Literacy events are social interactions where literacy plays an important role, e.g. discussing a letter from a tax office, reading a bedtime story or helping a friend with a crossword puzzle. They are ways in which people use and interact with texts in particular context and the meaning it holds for them like the frequent email circulation of jokes among groups of friends and the importance of this for the people involved, for example writing Open University assignments plus the meaning and significance of the activity for the student doing the writing.
Why are we creative with language? This is not a straightforward question because there may be various reasons why we are creative with our language, it will depend wholly on the situation we find ourselves in, whether it is among close friends and family or in a work environment or even in our free time.
And throughout the years we have come up with new words for certain activities like the word “texting” or “tweeting”. In a sense this can also be seen as language creativity and a literacy practice because up to a few years ago there was no Twitter and text messaging has only recently become as normal as the email which can’t be thought out of our everyday lives anymore. But as everything can be considered as creative, what can be considered literary? Literary language can sometimes be axiomatic and may carry forms of moral injunctions even though it may not direct us to form certain constative speech acts in response to the text. Carter showed two examples in his book, the first being an instructional handbook for motor car repair and the second taken from a well-known novel published in the 1950s in Britain. In the instruction manual “medium dependence” is not a common characteristic of common literary language even though there may be special cases to the rule.
This concludes why we are creative with language; so that firstly we can get along with other people that may not be as articulate or creative with language as we are and as mentioned earlier in the essay, so that the language “evolves”. Even though some people might argue that language is a god given ability which must be treasured, we cannot argue that throughout our history as many cultures and the outlook of life have changed, so has our language.
Take the example of the English language: from becoming a Germanic dialect which came from the Scandinavians at around 1066 which eventually developed into Old English and eventually to the language we speak now, a lot of creativity has been changing ideas which make up the modern English language. In fact English as it is spoken today did not even come close to sounding the way that is sounds now. One could even say it was incomprehensible. And on top of that, next to sounding completely different it also had a completely different alphabet with letters that are no longer used today – a rune-like alphabet with extra letters in order to illustrate certain sounds like “sh”.

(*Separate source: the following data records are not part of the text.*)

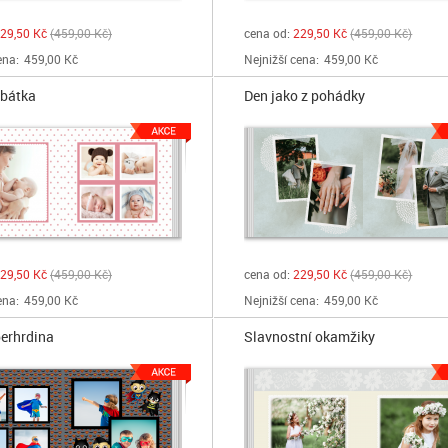
29,50 Kč
459,00 Kč
cena od:
229,50 Kč
459,00 Kč
ena:
459,00 Kč
Nejnižší cena:
459,00 Kč
obátka
Den jako z pohádky
29,50 Kč
459,00 Kč
cena od:
229,50 Kč
459,00 Kč
ena:
459,00 Kč
Nejnižší cena:
459,00 Kč
erhrdina
Slavnostní okamžiky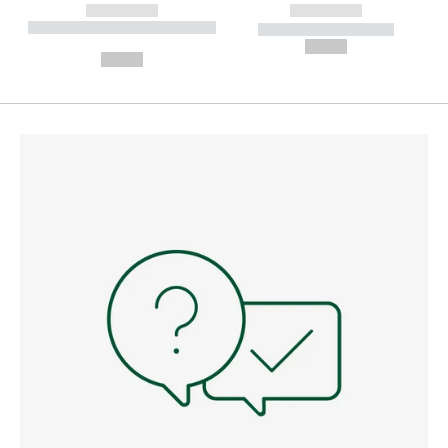
------------
------------
----------- ----------- --------
----------- -----------
---
--,-- €
--,-- €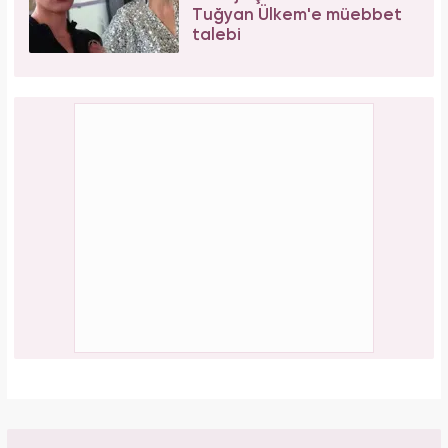
Tuğyan Ülkem'e müebbet
talebi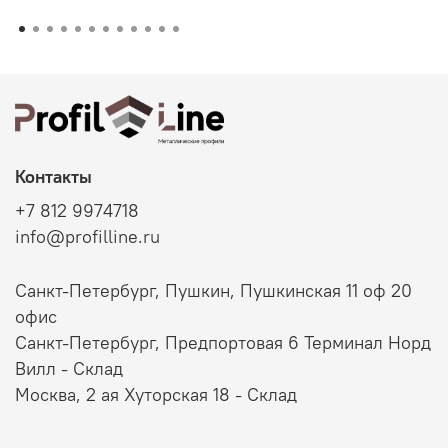
Контакты
+7 812 9974718
info@profilline.ru
Санкт-Петербург, Пушкин, Пушкинская 11 оф 20
офис
Санкт-Петербург, Предпортовая 6 Терминал Норд
Вилл - Склад
Москва, 2 ая Хуторская 18 - Склад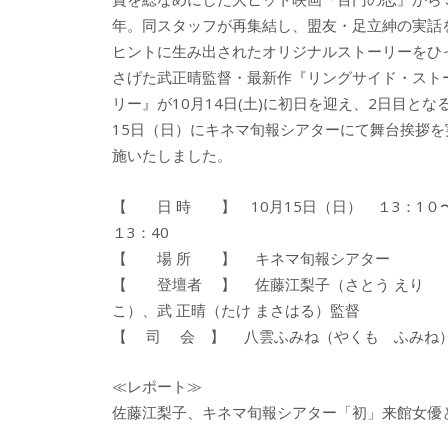
b
er
a
年。同スタッフが再集結し、盟友・足立紳の実話
o
o
ヒントに生み出されたオリジナルストーリーをひ
o
さげた武正晴監督・最新作『リングサイド・スト
リー』が10月14日(土)に初日を迎え、2日目とな
k
15日（日）にキネマ旬報シアターにて舞台挨拶を
施いたしました。
【 日 時 】 10月15日（日） １3：1０
１3：40
【 場 所 】 キネマ旬報シアター
【 登壇者 】 佐藤江梨子（さとう えり
こ）、武 正晴（たけ まさはる）監督
【 司 会 】 八雲ふみね（やくも ふみね
≪レポート≫
佐藤江梨子、キネマ旬報シアター「初」来館女優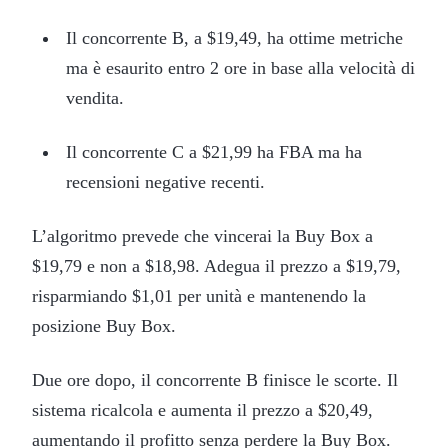
Il concorrente B, a $19,49, ha ottime metriche
ma è esaurito entro 2 ore in base alla velocità di
vendita.
Il concorrente C a $21,99 ha FBA ma ha
recensioni negative recenti.
L’algoritmo prevede che vincerai la Buy Box a
$19,79 e non a $18,98. Adegua il prezzo a $19,79,
risparmiando $1,01 per unità e mantenendo la
posizione Buy Box.
Due ore dopo, il concorrente B finisce le scorte. Il
sistema ricalcola e aumenta il prezzo a $20,49,
aumentando il profitto senza perdere la Buy Box.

As we have seen, it is mainly because of creativity that we speak the language we speak today. From the moment we are born we are bombarded with literacy and the correct form of speaking the way that is considered by society to be literary. I have shown some examples of language creativity in young children and given some of my own personal examples and linked them to the question. I have also tried to link the ideas to Carter and how they fit in with his theories and have given some examples of new literacy activities which have become a part of everyday life in the 21st century, such as tweeting.
Facebook and Twitter have in that sense become new literacy tools for this age and time. And in the age of the tablet, our literacy practices have made another step to the future. Tablets have made some of the commonest everyday things redundant, like newspapers. Instead of holding a traditional newspaper in our hands which we will eventually put in the paper bin at the end of the day, we can read it on our tablet. And news updates are certainly swifter because instead of having to print it, one types it on the computer and when it’s done, uploads it directly to the internet for everybody accessible to a computer and Wi-Fi can read. It is very possible that there will be new forms of literacy which will find their way into our everyday lives like the email, Facebook or Twitter. What that may be I, nor anybody else can tell yet but we will recognize it when it comes. We may not immediately recognize it as a new form of literacy but Rome was not build in one day. Give it some time and in a few years it will become the most normal thing in the world.
This essay has shown some of my own examples of literary practices from my personal experience and whether they fit in with the ideas of Cook and other theorists. I have shown how literacy has changed from printed newspapers to being read on tablet devices and how young children become literate by inventing seemingly correct grammar and vocabulary forms in order to express their thoughts.
In conclusion it can be viewed that there are many literacy practices which are worthy to be considered creative. Whether it is a child’s recognition of a restaurant sign or the creativity of new words in the process of becoming a literate person and even the solving of a crossword puzzle, all of them require us to have at least some knowledge of literacy. By continuously practicing these activities, there is a chance that it will survive for the use of later generations. If we teach our children to be inspired by these activities then we can have a little hope that literacy shall be passed down for the future generations to come.